How will Inflation impact returns from Nasdaq 100 for the next 10 years?
Half the Nasdaq 100 index is dominated by six big companies!
If we evaluate the Nasdaq 100 index, it is dominated by big companies - 46% of the index is dominated by the big six (Apple, Alphabet, Amazon, Microsoft, Nvidia, Tesla and Meta) companies, which on average are expensive on P/E ratio.
An aside: these six companies constitute a big portion ( 19%) of the S&P 500 index too.
The chance that Nasdaq 100 produces an impressive return over the next 10 years seems less likely because almost half the index is constrained by expensive companies.
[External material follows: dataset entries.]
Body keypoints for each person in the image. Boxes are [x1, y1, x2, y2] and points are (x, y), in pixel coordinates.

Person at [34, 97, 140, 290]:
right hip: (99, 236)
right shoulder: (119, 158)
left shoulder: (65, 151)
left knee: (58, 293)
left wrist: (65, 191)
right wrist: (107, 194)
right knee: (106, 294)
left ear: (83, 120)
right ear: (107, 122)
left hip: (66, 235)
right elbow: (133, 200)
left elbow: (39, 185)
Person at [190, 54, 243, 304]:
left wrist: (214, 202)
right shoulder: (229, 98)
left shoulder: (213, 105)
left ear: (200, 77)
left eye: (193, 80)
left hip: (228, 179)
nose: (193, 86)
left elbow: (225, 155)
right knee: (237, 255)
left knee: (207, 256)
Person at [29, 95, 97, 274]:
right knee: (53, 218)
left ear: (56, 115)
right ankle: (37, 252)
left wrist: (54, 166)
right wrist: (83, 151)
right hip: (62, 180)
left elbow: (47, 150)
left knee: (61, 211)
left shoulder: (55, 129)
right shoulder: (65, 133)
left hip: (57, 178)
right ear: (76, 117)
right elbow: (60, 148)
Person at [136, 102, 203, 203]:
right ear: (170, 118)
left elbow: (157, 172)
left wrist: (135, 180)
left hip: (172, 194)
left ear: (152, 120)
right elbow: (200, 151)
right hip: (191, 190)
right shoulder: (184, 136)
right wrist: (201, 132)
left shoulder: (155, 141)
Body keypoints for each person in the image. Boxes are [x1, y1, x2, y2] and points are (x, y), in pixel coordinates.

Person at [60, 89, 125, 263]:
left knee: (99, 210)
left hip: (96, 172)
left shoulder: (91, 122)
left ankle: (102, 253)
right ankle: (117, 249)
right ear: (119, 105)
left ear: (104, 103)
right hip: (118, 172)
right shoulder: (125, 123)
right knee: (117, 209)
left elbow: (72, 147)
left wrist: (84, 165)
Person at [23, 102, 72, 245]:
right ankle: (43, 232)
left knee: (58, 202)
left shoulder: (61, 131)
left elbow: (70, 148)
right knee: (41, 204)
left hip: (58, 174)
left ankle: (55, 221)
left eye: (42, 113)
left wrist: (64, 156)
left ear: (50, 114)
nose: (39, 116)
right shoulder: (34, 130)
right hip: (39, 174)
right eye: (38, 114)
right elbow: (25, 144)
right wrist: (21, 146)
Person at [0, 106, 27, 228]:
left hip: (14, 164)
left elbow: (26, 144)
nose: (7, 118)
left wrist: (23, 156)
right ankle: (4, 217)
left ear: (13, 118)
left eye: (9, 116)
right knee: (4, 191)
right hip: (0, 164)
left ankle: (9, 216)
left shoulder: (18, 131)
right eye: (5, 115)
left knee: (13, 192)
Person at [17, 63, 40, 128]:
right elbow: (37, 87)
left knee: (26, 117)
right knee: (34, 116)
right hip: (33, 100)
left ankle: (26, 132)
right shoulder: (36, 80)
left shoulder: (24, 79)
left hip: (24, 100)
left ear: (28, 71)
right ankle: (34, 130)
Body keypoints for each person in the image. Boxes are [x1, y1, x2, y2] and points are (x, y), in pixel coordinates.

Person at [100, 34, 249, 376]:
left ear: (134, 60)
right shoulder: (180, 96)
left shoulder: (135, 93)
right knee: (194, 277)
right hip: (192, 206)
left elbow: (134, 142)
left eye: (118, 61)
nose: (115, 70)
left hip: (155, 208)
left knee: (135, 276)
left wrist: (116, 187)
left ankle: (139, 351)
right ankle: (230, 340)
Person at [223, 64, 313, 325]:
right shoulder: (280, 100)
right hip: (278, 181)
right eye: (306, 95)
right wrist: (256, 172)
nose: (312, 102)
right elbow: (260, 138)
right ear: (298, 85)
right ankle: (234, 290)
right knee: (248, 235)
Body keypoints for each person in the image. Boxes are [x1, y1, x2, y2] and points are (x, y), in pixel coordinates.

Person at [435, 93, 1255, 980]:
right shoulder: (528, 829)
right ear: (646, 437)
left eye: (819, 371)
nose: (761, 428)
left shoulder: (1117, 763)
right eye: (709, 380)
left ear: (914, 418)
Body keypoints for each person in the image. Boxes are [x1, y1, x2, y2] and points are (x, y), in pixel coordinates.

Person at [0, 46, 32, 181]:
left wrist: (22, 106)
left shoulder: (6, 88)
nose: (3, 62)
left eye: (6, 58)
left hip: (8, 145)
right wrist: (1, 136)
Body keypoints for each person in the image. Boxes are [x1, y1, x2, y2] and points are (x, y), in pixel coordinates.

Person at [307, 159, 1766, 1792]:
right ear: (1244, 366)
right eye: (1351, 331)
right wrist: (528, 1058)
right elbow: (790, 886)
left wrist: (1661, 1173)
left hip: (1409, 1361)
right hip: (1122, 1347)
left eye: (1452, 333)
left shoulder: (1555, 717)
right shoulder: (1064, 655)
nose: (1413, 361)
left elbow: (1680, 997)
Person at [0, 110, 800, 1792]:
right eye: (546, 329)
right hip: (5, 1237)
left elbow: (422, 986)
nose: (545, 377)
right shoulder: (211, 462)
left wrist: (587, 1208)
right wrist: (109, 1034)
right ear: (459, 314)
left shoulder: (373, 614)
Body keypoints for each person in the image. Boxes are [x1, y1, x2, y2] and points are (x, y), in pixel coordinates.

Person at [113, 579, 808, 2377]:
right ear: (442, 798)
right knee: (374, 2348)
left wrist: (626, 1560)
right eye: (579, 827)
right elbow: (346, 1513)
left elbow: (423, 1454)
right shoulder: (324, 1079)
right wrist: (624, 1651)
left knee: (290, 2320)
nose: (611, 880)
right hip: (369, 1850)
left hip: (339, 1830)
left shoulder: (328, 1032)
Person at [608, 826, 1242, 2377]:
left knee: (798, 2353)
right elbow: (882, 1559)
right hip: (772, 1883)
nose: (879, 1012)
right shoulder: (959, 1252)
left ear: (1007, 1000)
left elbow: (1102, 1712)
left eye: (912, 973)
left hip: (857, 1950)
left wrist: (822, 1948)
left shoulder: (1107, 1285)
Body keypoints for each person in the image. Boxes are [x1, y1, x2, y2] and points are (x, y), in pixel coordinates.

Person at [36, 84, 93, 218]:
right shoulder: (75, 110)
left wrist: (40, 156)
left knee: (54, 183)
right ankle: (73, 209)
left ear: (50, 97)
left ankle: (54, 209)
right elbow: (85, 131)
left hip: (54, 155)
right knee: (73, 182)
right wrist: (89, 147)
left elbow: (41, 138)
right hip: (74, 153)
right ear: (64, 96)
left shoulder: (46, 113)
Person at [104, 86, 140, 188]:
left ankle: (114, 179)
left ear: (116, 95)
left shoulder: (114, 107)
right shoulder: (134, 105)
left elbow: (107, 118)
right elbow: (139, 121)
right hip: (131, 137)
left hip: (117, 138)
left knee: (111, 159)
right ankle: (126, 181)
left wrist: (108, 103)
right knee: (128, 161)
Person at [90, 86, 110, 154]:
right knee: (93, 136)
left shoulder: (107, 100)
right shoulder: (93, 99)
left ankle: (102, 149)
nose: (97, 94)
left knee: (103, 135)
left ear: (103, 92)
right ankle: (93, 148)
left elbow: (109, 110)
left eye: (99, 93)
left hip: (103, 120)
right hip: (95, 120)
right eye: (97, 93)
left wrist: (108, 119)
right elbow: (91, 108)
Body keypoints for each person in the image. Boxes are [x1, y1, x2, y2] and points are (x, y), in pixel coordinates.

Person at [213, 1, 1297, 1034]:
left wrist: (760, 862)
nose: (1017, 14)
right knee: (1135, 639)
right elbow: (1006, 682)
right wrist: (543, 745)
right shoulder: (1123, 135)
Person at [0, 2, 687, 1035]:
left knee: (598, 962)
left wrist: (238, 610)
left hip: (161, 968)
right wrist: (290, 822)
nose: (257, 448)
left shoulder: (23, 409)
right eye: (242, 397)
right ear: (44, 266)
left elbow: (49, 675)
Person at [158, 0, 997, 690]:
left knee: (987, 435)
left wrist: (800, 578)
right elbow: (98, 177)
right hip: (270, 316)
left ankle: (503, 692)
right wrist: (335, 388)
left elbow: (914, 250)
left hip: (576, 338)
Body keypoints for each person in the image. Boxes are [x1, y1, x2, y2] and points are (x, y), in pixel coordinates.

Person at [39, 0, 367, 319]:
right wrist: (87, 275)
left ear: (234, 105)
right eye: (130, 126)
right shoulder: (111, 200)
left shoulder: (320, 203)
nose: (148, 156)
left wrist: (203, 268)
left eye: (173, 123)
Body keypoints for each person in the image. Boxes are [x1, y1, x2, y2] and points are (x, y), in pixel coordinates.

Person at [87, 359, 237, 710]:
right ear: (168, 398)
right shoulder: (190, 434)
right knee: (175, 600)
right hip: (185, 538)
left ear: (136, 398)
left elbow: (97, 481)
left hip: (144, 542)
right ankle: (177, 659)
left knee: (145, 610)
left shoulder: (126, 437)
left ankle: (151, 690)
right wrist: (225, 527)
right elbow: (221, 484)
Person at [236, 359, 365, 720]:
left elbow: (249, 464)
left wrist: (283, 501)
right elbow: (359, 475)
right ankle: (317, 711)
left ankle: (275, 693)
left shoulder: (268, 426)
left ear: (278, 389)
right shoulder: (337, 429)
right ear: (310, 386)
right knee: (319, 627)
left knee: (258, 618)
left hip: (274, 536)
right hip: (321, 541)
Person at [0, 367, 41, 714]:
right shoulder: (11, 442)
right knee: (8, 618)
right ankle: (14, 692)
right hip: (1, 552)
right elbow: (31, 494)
The top six companies in Nasdaq 100 are very big
The impressive returns that you saw in Nasdaq were driven by companies like Google that grew from $235B Market Cap in 2009 to $1.1T in 2022, and Apple grew from $80B in 2009 to $2.1T in 2022. Given their huge size, regulatory/ antitrust pressures, it's hard to imagine that these companies will continue their impressive growth rates.
The top six companies are expensive on a P/E ratio and their future growth may already be accounted for in their current stock prices. A good example is Cisco, at the height of the previous dot com bubble - the price/earnings ratio of the company was 196 in the year March 2000 - and even though revenues of Cisco has increased from $19B in 2000 to $52B in 2022, its price/earnings ratio has decreased from 196 to 16. Thus, ultimately, the valuation ratio one pays has at least some determining factor in one’s returns.
It is highly probable that we hit peak valuation in Nov 2021: In Nov 2021, 5 US companies (Apple, Amazon, Alphabet, Tesla and Microsoft) hit a trillion dollar valuation or higher - this was driven by low interest rates, and extraordinary technology spending driven by pandemic. One can argue that another new trend may emerge - and a new iteration of FAANG companies emerge - but trends take time and it is improbable that we have another new set of trillion dollar companies until 2030.
Thus, If one wishes to invest in technology, there may be other better opportunities vs investing in Nasdaq 100 (QQQ). Ideas for where opportunities may lie will be outlined in the next write-up in this series.
Note: None of this is investment advice, and prediction is often futile.
“The financial markets generally are unpredictable. So that one has to have different scenarios... The idea that you can actually predict what's going to happen contradicts my way of looking at the market.” ~ George Soros
Disclaimer:
This blog is solely for informational purposes and is not intended to be a solicitation to buy or sell any particular security. We suggest you check with a broker or financial advisor before making any investing decisions.
The author is affiliated with Tilden Path Capital, registered as a Registered Investment Advisor in California.
Past performance is no guarantee of future returns.
All investing involves risk and possible loss of principal.
In our analysis, we use third-party resources we believe to be reliable, but cannot guarantee the accuracy of such information. We believe the information we provide is accurate as of the date furnished, but we do not revisit past material to update it.